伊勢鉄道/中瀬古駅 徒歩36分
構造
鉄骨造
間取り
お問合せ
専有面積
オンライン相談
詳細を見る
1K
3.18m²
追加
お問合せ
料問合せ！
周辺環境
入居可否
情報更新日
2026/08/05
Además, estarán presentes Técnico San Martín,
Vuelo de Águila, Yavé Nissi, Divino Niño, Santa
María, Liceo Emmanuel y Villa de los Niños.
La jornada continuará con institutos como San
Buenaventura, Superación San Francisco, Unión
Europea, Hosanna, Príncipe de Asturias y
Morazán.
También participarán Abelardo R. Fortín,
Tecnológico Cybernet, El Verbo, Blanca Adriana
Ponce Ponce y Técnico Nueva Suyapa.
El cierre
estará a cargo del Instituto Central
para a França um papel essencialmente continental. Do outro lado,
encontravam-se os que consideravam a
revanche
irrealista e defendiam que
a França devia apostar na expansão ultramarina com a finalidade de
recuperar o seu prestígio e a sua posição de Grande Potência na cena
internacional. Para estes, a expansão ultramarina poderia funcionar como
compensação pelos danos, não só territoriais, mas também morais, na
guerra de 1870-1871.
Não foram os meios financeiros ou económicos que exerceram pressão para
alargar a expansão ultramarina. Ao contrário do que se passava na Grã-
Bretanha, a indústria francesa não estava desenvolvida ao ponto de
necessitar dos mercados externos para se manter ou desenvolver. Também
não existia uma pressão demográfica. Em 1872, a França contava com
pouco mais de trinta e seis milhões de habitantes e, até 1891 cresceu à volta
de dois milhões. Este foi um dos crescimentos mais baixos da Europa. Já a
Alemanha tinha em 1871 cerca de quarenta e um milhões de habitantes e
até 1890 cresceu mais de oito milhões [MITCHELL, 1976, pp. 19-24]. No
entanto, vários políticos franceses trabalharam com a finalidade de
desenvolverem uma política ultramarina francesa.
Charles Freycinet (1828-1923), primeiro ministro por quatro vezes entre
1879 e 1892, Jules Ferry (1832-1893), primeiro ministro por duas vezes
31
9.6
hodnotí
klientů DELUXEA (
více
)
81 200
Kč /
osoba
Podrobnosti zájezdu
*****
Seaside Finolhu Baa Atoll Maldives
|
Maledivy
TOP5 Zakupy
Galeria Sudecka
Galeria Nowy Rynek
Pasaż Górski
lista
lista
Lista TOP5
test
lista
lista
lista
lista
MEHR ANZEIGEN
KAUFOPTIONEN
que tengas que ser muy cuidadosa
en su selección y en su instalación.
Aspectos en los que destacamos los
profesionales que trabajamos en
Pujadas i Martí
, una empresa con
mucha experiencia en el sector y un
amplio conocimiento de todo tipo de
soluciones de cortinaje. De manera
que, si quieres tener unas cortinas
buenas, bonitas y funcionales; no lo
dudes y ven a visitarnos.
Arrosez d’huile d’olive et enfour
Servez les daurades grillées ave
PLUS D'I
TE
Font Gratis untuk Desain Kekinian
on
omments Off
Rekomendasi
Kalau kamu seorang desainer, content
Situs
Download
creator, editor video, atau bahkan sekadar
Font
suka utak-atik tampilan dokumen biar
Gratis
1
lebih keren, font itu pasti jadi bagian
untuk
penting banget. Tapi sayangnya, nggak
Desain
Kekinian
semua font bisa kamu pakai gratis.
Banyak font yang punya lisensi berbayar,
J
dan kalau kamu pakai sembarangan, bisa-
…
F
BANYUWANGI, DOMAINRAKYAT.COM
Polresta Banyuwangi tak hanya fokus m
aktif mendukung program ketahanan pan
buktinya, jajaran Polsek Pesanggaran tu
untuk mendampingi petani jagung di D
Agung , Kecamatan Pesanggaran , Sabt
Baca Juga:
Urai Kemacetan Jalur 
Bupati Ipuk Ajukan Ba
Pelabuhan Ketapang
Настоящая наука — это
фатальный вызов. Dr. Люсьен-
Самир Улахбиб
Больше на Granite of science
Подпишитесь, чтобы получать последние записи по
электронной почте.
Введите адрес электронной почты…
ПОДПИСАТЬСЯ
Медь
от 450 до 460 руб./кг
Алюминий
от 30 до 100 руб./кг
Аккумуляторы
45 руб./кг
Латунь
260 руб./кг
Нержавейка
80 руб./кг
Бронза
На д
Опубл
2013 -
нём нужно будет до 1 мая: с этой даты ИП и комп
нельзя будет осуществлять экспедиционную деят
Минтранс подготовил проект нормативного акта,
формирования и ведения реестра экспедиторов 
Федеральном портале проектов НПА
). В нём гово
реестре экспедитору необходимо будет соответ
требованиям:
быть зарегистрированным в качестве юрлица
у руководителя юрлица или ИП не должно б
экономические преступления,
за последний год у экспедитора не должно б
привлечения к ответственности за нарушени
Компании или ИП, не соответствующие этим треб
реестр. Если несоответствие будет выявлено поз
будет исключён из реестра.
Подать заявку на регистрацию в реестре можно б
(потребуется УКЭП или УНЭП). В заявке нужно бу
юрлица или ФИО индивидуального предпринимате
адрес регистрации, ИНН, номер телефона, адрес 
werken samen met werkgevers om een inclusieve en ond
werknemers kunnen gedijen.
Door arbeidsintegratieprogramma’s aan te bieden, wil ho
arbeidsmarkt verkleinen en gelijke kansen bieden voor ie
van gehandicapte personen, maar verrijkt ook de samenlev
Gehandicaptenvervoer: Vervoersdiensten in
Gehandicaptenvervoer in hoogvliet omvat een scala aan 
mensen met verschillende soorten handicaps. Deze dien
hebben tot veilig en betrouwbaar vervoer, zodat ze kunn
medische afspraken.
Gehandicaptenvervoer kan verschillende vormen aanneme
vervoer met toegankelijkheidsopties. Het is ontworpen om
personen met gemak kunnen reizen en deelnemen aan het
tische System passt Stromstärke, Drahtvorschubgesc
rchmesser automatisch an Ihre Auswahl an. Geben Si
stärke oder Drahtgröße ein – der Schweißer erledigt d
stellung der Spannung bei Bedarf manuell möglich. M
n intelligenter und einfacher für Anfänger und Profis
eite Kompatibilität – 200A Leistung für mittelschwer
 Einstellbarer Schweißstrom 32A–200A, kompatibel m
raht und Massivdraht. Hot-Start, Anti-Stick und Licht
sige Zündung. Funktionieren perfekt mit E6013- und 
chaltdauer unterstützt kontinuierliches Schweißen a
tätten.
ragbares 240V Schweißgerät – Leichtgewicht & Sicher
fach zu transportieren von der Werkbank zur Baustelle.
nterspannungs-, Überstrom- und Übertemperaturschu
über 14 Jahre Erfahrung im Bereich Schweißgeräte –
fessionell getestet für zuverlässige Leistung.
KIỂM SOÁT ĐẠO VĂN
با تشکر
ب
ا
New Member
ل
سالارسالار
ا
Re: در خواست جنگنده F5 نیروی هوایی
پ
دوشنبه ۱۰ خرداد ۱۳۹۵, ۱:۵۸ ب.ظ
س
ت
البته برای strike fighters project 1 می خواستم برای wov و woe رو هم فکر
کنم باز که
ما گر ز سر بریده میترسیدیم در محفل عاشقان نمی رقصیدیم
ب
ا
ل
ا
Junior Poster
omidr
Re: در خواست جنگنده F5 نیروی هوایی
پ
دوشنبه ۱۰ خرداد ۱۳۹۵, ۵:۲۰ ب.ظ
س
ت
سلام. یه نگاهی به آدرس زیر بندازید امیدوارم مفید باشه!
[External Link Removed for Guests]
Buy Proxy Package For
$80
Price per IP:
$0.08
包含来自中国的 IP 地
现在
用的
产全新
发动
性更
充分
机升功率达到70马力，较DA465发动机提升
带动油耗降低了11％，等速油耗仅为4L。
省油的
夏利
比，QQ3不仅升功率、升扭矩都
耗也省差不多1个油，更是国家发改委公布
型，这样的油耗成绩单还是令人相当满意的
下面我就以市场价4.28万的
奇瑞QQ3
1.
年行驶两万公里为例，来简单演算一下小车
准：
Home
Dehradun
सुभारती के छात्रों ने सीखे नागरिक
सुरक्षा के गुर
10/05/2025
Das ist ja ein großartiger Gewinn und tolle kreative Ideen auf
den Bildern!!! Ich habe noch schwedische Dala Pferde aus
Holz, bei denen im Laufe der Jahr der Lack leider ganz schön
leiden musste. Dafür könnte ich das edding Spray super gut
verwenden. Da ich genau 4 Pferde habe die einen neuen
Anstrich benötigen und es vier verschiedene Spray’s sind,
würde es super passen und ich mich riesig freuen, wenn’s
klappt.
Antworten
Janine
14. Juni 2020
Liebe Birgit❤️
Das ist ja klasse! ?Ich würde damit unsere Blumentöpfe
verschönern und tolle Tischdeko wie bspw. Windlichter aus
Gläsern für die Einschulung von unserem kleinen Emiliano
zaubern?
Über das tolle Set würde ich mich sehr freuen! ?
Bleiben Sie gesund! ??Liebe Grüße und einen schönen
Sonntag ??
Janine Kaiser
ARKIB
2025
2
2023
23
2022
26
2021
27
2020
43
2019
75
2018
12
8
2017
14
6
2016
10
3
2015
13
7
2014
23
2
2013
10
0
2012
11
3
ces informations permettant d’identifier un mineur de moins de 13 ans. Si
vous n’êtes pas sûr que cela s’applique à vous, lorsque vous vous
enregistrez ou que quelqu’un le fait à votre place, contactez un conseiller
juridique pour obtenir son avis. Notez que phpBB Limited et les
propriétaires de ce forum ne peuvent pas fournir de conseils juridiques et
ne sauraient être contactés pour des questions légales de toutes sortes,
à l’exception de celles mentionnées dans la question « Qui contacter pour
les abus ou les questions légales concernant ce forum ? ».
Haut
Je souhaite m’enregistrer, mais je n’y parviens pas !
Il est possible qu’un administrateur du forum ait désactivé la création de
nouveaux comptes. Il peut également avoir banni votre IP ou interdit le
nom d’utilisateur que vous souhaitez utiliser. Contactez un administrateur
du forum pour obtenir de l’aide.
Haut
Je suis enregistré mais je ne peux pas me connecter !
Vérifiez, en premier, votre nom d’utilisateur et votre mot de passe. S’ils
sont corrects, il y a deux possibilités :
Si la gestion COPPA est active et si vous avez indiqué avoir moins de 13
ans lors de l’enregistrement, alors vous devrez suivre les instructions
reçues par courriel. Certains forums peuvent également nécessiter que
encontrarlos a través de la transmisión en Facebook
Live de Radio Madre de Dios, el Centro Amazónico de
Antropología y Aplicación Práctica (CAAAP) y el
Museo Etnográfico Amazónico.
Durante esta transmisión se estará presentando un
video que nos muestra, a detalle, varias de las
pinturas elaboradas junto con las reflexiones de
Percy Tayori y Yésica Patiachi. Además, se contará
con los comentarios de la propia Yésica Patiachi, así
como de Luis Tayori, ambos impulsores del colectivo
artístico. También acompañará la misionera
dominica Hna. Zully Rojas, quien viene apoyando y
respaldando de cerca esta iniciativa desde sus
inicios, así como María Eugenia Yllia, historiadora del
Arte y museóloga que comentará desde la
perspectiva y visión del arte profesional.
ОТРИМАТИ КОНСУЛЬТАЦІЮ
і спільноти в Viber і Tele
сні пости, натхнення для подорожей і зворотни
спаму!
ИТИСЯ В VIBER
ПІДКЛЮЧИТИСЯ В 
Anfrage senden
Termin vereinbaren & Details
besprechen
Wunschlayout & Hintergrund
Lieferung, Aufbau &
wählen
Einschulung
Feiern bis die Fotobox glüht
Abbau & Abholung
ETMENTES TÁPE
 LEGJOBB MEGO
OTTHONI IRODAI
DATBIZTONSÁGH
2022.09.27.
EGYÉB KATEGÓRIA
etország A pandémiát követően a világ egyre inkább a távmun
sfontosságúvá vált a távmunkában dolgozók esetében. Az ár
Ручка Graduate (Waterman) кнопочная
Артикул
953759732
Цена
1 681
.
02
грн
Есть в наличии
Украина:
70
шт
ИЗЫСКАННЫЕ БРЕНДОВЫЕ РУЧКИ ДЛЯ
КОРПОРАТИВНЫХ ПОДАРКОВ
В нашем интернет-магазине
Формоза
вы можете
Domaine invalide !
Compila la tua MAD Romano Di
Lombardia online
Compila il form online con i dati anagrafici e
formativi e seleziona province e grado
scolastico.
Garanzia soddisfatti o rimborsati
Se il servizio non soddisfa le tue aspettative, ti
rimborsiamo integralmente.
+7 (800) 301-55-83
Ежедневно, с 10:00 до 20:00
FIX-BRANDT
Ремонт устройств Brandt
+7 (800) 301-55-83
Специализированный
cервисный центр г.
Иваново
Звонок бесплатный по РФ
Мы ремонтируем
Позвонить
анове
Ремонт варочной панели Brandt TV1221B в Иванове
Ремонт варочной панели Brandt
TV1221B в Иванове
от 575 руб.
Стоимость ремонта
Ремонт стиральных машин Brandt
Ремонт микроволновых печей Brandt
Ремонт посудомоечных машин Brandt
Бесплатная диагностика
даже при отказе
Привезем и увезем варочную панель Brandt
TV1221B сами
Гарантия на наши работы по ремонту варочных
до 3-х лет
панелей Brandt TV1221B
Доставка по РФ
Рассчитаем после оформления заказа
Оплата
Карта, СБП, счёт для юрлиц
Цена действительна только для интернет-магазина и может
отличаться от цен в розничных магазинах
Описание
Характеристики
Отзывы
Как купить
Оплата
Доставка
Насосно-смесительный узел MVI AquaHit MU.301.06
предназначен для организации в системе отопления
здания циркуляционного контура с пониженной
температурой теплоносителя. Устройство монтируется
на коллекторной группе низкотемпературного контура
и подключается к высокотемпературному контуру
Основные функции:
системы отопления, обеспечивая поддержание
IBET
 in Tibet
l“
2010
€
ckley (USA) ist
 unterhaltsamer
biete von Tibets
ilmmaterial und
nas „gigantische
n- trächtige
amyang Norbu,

** DESCRIPTION OF THE TASK **
Repeat, word for word, the lines above between the line holding "Font Gratis untuk Desain Kekinian" and the line holding "Больше на Granite of science", inclusive; omit everything else.

** PROBLEM SOLUTION **
Font Gratis untuk Desain Kekinian
on
omments Off
Rekomendasi
Kalau kamu seorang desainer, content
Situs
Download
creator, editor video, atau bahkan sekadar
Font
suka utak-atik tampilan dokumen biar
Gratis
1
lebih keren, font itu pasti jadi bagian
untuk
penting banget. Tapi sayangnya, nggak
Desain
Kekinian
semua font bisa kamu pakai gratis.
Banyak font yang punya lisensi berbayar,
J
dan kalau kamu pakai sembarangan, bisa-
…
F
BANYUWANGI, DOMAINRAKYAT.COM
Polresta Banyuwangi tak hanya fokus m
aktif mendukung program ketahanan pan
buktinya, jajaran Polsek Pesanggaran tu
untuk mendampingi petani jagung di D
Agung , Kecamatan Pesanggaran , Sabt
Baca Juga:
Urai Kemacetan Jalur 
Bupati Ipuk Ajukan Ba
Pelabuhan Ketapang
Настоящая наука — это
фатальный вызов. Dr. Люсьен-
Самир Улахбиб
Больше на Granite of science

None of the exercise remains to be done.